Jabala YV: Central India, around the Narmada region. In Maharashtra, there still exist Shukla-Yajurvedin Brahmins who call themselves ‘Jabala Brahmins’, but there is no knowledge of the existence of any texts of this shakha.
Taittiriya YV: Buddhist texts and some versions of Ramayana attest their presence in the Gangetic plains but currently they are found all over Southern India. The Taittiriyas are themselves divided into numerous sub-schools. Among these, the followers of Baudhayana and Apastamba were found all over South India (including Maharashtra), while the Hiranyakeshins were found mainly in Konkan and Western Maharashtra. The Vaikhanasas have a more eastern presence- around Tirupati and Chennai. The Vadhulas are present currently in Kerala and earlier in adjacent parts of Tamil Nadu. The Agniveshyas, a subdivision of the Vadhula immigrants from Malabar, are found around Thanjavur in Tamil Nadu. The Apastamba, Hiranyakeshin, Vaikhanasa and Baudhayana schools have survived with all their texts intact. The Vadhulas survive, with most of their texts while the Bharadvajas and Agniveshyas are practically extinct as a living tradition although their fragmentary/dilapidated texts survive.
Kauthuma SV: Gujarat, Maharashtra, Tamil Nadu (tradition revived with the help of Brahmins from Poona), Kerala, Karnataka, Uttar Pradesh, Bihar (tradition revived a century ago), West Bengal (tradition has been revived recently). There are numerous varieties of Kauthuma chanting. This shakha is the most vibrant tradition of Samaveda.

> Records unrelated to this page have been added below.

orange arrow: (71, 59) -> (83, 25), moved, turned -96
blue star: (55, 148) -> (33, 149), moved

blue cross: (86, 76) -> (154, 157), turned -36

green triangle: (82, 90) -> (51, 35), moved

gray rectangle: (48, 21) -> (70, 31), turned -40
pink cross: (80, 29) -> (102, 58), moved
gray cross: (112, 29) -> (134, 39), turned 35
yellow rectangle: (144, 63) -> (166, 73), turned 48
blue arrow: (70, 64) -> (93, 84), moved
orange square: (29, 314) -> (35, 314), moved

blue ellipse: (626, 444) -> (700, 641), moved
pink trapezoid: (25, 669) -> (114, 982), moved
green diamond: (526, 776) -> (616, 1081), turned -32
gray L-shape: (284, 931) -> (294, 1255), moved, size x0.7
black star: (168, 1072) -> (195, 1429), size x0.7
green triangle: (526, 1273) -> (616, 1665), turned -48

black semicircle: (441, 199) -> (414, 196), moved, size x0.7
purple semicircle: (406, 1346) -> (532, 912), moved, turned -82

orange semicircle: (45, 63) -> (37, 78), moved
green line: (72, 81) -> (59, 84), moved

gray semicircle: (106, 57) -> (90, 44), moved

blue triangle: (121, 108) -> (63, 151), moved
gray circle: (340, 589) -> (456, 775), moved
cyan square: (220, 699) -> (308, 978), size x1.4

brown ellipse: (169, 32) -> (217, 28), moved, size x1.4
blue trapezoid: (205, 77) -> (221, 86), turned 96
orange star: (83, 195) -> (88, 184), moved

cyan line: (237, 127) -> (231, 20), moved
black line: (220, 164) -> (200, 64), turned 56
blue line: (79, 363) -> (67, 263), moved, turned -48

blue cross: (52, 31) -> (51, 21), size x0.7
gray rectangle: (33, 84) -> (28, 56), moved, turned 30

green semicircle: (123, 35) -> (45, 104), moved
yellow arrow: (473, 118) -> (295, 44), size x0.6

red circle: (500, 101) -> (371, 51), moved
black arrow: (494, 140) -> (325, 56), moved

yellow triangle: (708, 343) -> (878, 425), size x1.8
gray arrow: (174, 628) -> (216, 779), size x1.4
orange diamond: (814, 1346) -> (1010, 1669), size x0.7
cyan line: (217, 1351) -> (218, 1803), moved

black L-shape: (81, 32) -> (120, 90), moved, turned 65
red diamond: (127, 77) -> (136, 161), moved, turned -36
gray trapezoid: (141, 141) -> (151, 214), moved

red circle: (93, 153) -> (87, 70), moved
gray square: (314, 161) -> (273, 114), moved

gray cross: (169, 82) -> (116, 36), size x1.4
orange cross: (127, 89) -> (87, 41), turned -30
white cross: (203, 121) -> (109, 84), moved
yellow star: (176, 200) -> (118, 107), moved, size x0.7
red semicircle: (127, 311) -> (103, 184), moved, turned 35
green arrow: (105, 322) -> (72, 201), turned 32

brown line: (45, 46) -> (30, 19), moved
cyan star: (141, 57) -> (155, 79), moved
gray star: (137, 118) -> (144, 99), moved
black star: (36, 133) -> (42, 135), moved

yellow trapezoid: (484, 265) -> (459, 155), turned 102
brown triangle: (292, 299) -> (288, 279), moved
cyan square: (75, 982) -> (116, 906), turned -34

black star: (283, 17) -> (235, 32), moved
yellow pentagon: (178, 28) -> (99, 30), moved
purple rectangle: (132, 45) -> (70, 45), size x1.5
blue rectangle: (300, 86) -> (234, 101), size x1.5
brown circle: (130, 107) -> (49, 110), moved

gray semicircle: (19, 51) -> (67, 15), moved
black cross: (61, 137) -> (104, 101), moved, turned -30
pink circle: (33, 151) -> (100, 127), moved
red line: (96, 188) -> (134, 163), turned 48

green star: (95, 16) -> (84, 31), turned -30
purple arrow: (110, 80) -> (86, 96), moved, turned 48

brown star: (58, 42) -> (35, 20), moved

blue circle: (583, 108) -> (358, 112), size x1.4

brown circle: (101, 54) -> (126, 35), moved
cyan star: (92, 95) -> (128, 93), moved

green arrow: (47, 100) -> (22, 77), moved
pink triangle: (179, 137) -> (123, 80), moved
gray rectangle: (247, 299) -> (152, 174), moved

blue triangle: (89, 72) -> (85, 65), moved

Ranayaniya SV: Orissa (manuscripts available, status of oral tradition not known), Maharashtra, Karnataka (the Havyak community for instance), Uttar Pradesh (till recently in Bahraich and Mathura), Rajasthan (till recently in Jaipur). The existence of this shakha was endangered till recently, but it has been strengthened with the help of institutions like the Kanchi Kamakoti Matha.
Jaiminiya/Talavakara SV: Two distinct sub streams- the Namudiri recitations in Central Kerala, and the recitations of Tamil Nadu Brahmins in districts adjacent to Kerala and in and around Srirangam. The survival of these schools is endangered.
Shatyayaniya SV: Said to have been prevalent in Tamil Nadu and parts of North India. The shakha is no longer extant.
Gautama SV: Said to have been prevalent in Tamil Nadu and in Andhra Pradesh till the 17th cent. C.E. Many followers of the Kauthuma school in Andhra Pradesh still call themselves ‘Gautamas’.
Bhallavi SV: Said to have been prevalent in Karnataka and parts of North India
Other Shakhas of YV: A text called ‘Yajurvedavriksha’ gives the geographical distribution of more than 100 Shakhas of Yajurveda. This description is being left out for brevity.